= Nine-point hyperbola =

Hyperbola constructed from a given triangle and point

In Euclidean geometry with triangle △ABC, the nine-point hyperbola is an instance of the nine-point conic described by American mathematician Maxime Bôcher in 1892. The celebrated nine-point circle is a separate instance of Bôcher's conic:
Given a triangle △ABC and a point P in its plane, a conic can be drawn through the following nine points:
 the midpoints of the sides of △ABC,
 the midpoints of the lines joining P to the vertices, and
 the points where these last named lines cut the sides of the triangle.
The conic is an ellipse if P lies in the interior of △ABC or in one of the regions of the plane separated from the interior by two sides of the triangle; otherwise, the conic is a hyperbola. Bôcher notes that when P is the orthocenter, one obtains the nine-point circle, and when P is on the circumcircle of △ABC, then the conic is an equilateral hyperbola.

==Allen==

An approach to the nine-point hyperbola using the analytic geometry of split-complex numbers was devised by E. F. Allen in 1941. Writing $z=a+bj$, j^{2} = 1, he uses split-complex arithmetic to express a hyperbola as
$z z^* = a^2 .$
It is used as the circumconic of triangle $t_1, t_2, t_3 .$ Let $s = t_1 + t_2 + t_3 .$ Then the nine-point conic is
$\left(z - \frac{s}{2}\right)\left( z^* - \frac{s^*}{2}\right) = \frac{a^2}{4} .$
Allen's description of the nine-point hyperbola followed a development of the nine-point circle that Frank Morley and his son published in 1933. They requisitioned the unit circle in the complex plane as the circumcircle of the given triangle.

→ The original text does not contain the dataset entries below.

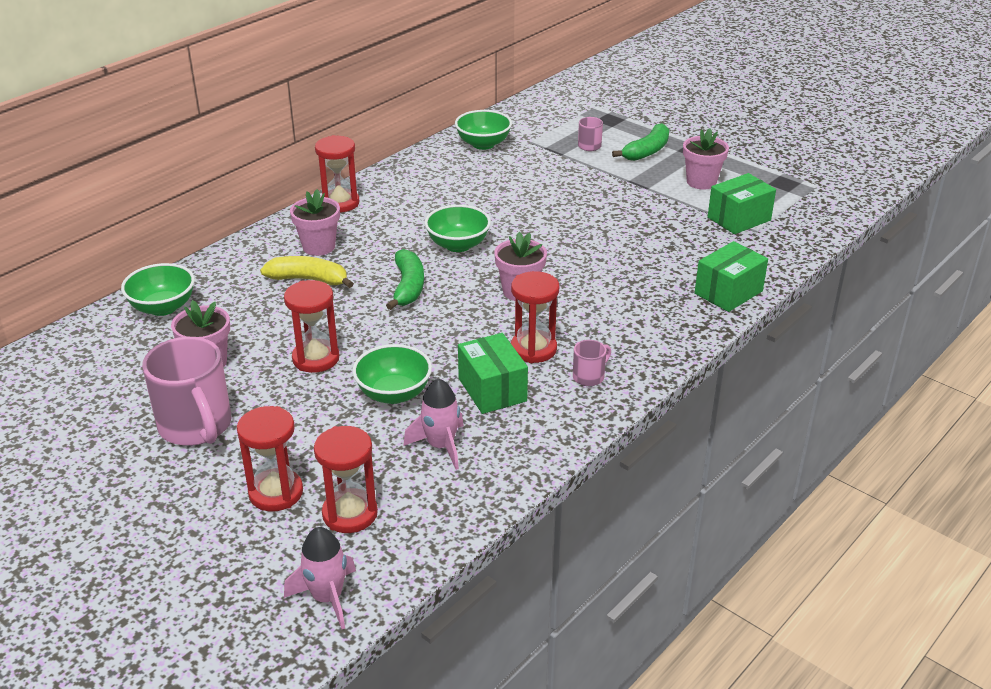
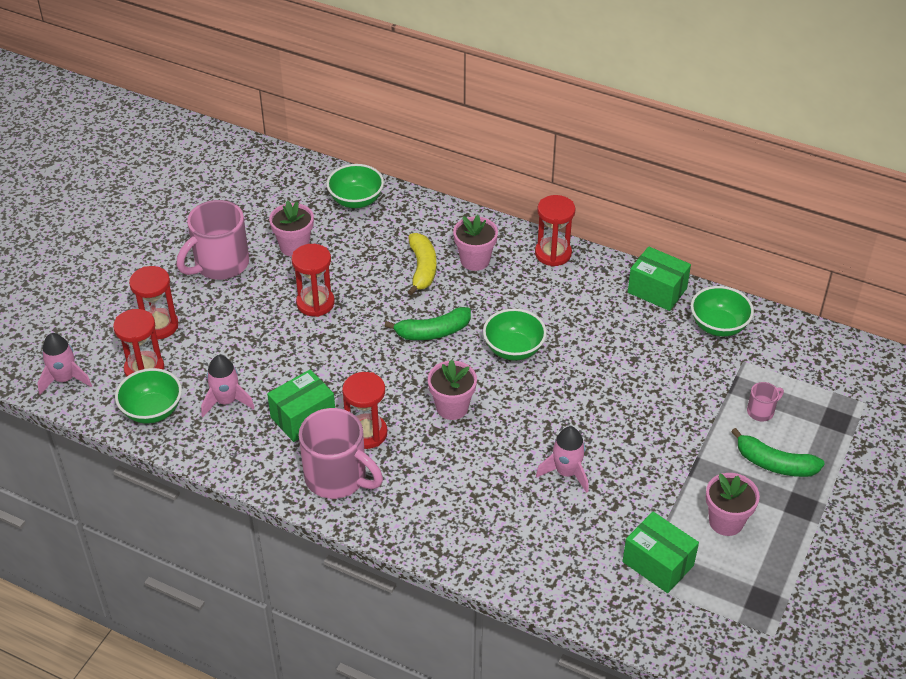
camera: 75 degrees right, 10 degrees up
(393, 394) = (283, 359): green bowl -> green bowl (152, 410)
(589, 377) = (337, 477): pink mug -> pink mug, size x2.19
(626, 243) = (566, 472): none -> pink rocket
(728, 292) = (506, 566): green box -> green box (657, 290)

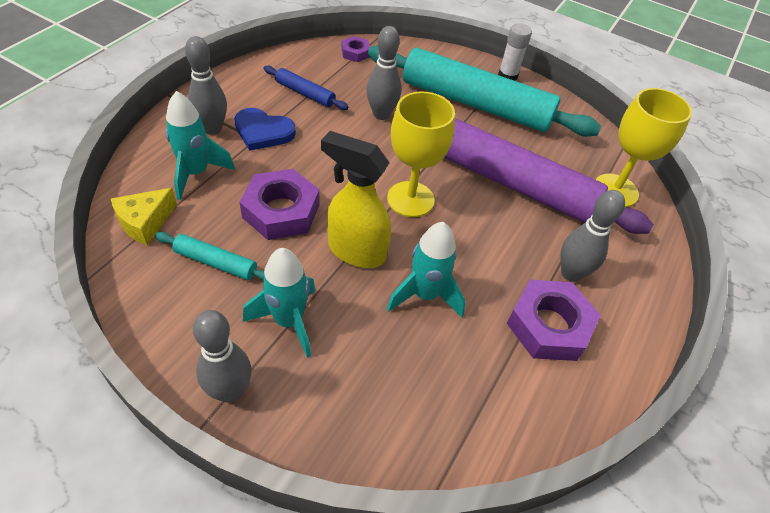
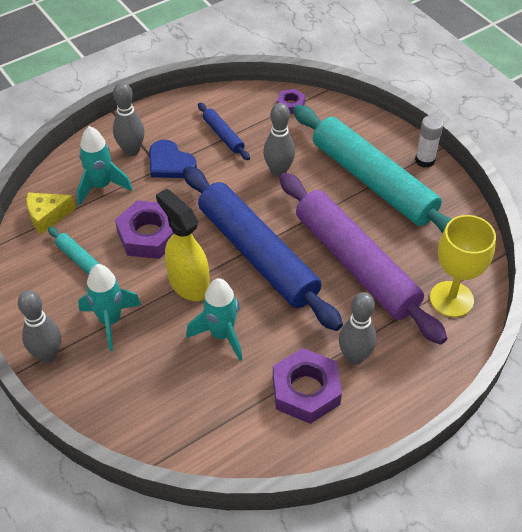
camera: 30 degrees right, 0 degrees up
(410, 199) = (257, 254): yellow goblet -> blue rolling pin

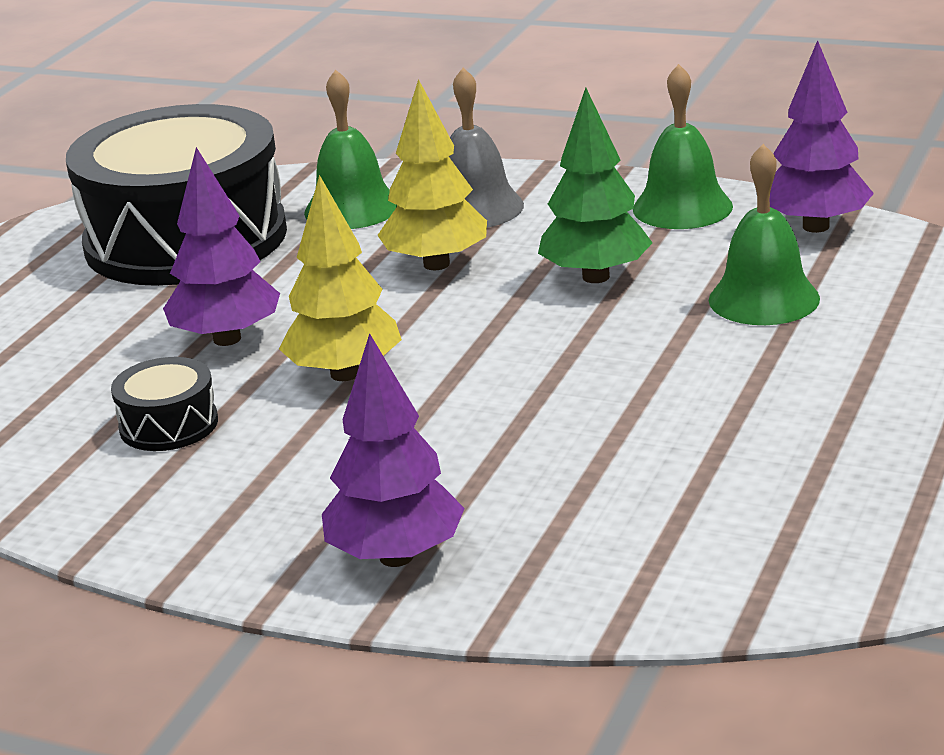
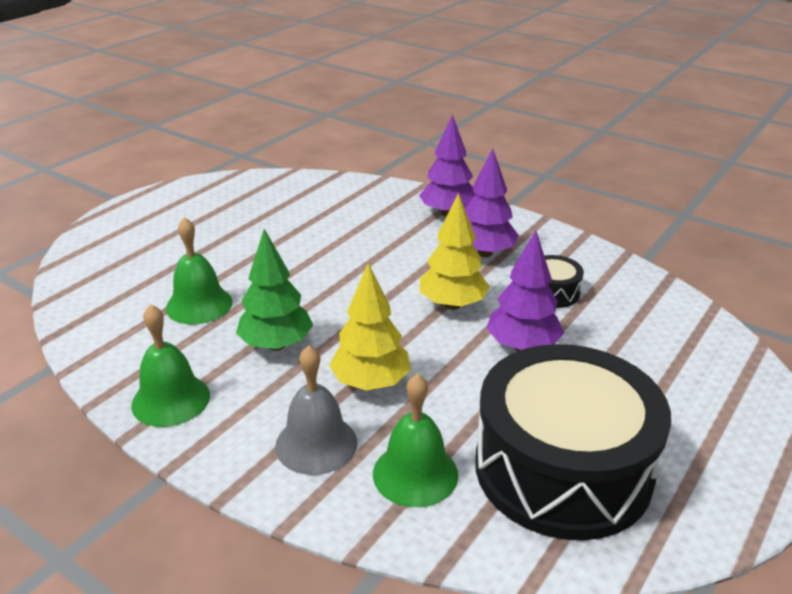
camera: 170 degrees left, 5 degrees up
(816, 226) = (110, 356): purple tree -> purple tree (484, 253)

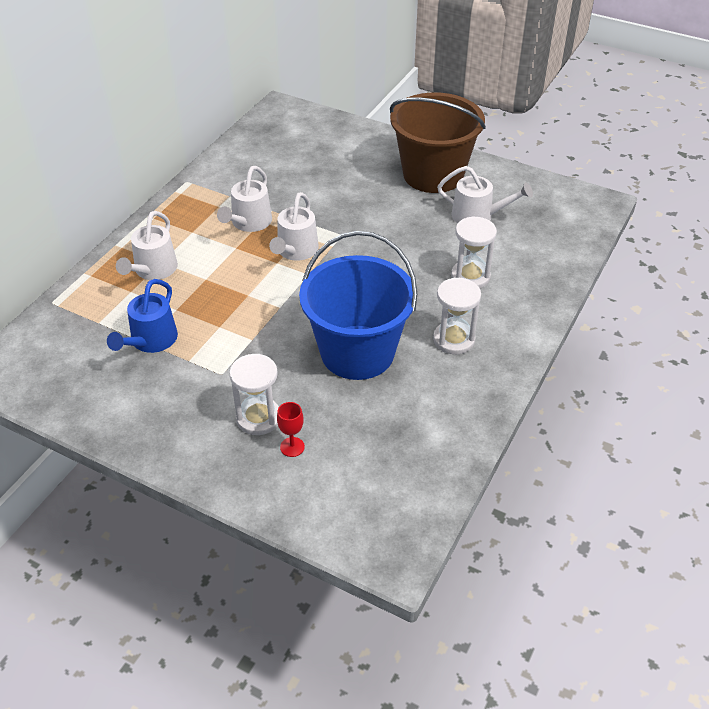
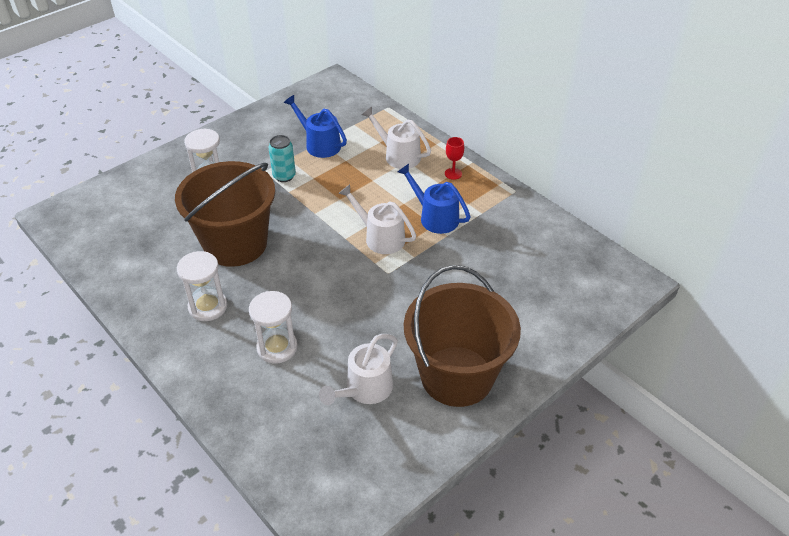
camera: 110 degrees right, 0 degrees up
(225, 352) = (284, 176): none -> turquoise can
(249, 223) = (435, 217): white watering can -> blue watering can
(292, 447) = (173, 190): red goblet -> red goblet (453, 174)
(357, 352) = (235, 244): blue bucket -> brown bucket

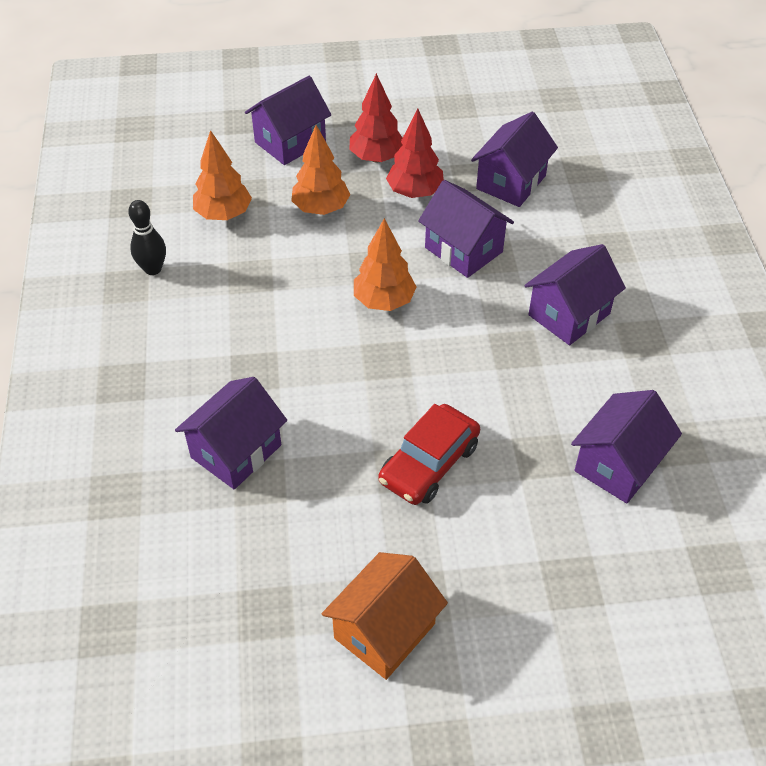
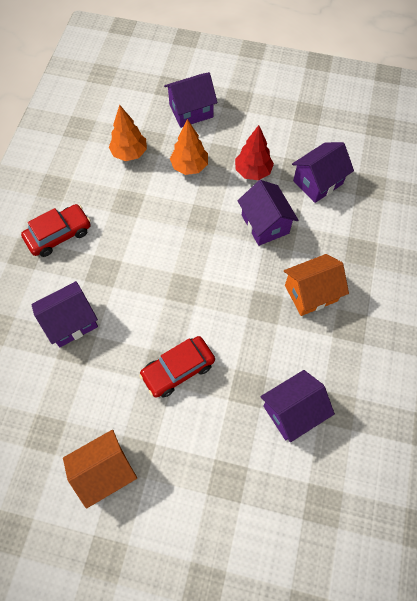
camera: 20 degrees right, 15 degrees up
(153, 269) = (73, 180): black bowling pin -> none
(163, 344) = (59, 234): none -> red car
(376, 158) = (240, 138): red tree -> none
(384, 301) = (199, 246): orange tree -> none
(569, 314) = (311, 293): purple house -> orange house

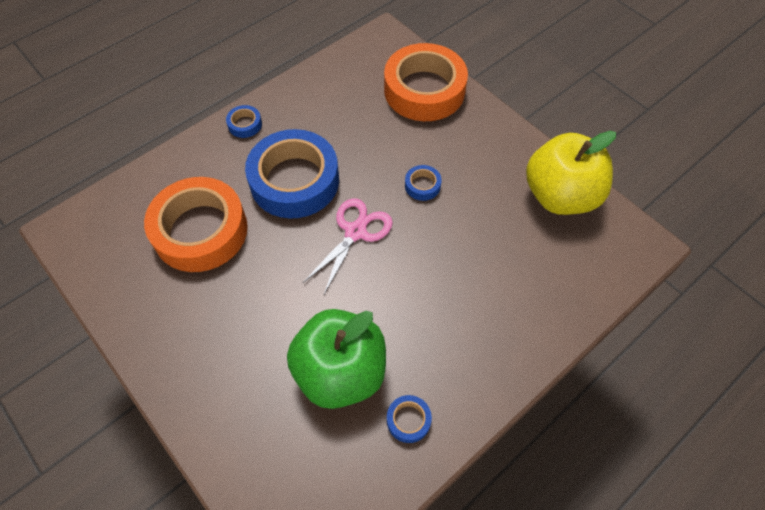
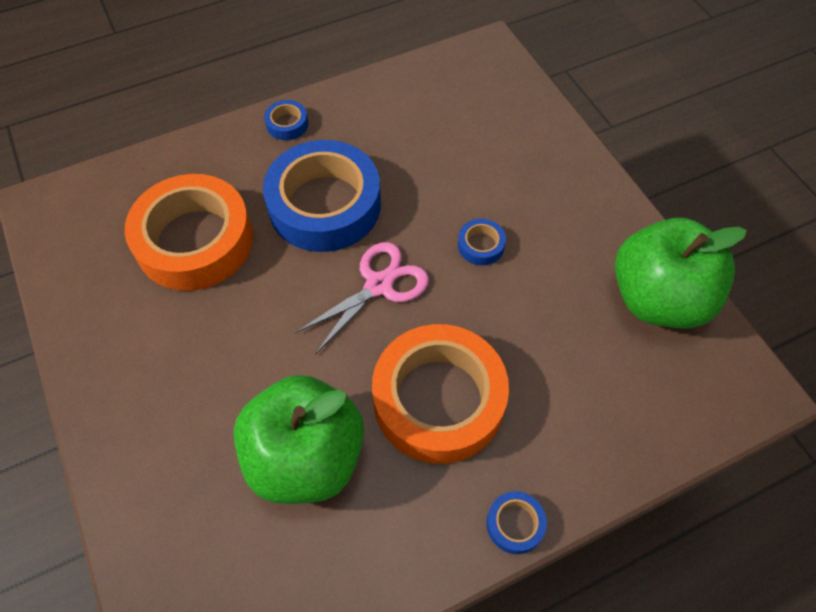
camera: 15 degrees right, 0 degrees up
(408, 420) = (371, 542): blue tape -> blue tape (515, 524)
(424, 90) = (519, 126): orange tape -> orange tape (438, 399)
(560, 196) = (658, 298): yellow apple -> green apple

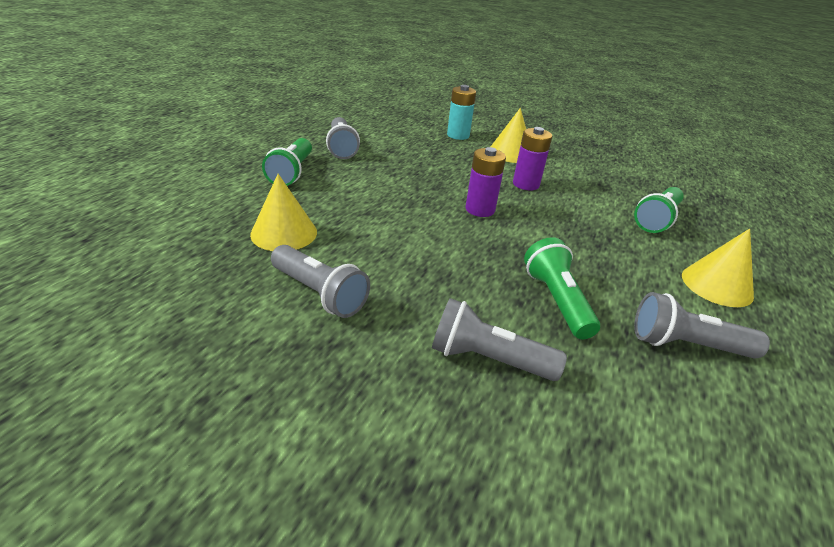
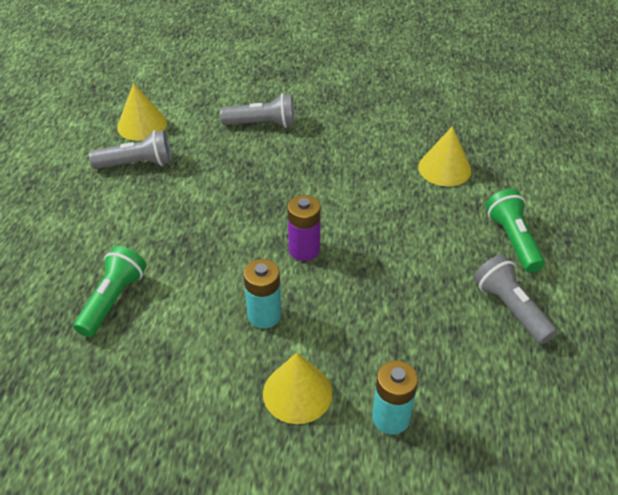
camera: 165 degrees right, 10 degrees up
(319, 293) = (379, 133): grey flashlight -> none
(526, 184) = (264, 315): purple battery -> turquoise battery
(556, 300) = (223, 171): green flashlight -> none
(717, 285) = (88, 223): yellow cone -> yellow cone (142, 125)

In 1953 Allen extended his study to a nine-point conic of a triangle inscribed in any central conic.

==Yaglom==
For Yaglom, a hyperbola is a Minkowskian circle as in the Minkowski plane. Yaglom's description of this geometry is found in the "Conclusion" chapter of a book that initially addresses Galilean geometry. He considers a triangle inscribed in a "circumcircle" which is in fact a hyperbola. In the Minkowski plane the nine-point hyperbola is also described as a circle:
… the midpoints of the sides of a triangle △ABC and the feet of its altitudes (as well as the midpoints of the segments joining the orthocenter of △ABC to its vertices) lie on a [Minkowskian] circle S whose radius is half the radius of the circumcircle of the triangle. It is natural to refer to S as the six- (nine-) point circle of the (Minkowskian) triangle △ABC; if △ABC has an incircle s, then the six- (nine-) point circle S of △ABC touches its incircle s (Fig.173).

==Others==
In 2005 J. A. Scott used the unit hyperbola as the circumconic of triangle ABC and found conditions for it to include six triangle centers: the centroid X(2), the orthocenter X(4), the Fermat points X(13) and X(14), and the Napoleon points X(17) and X(18) as listed in the Encyclopedia of Triangle Centers. Scott’s hyperbola is a Kiepert hyperbola of the triangle.

Christopher Bath describes a nine-point rectangular hyperbola passing through these centers: incenter X(1), the three excenters, the centroid X(2), the de Longchamps point X(20), and the three points obtained by extending the triangle medians to twice their cevian length.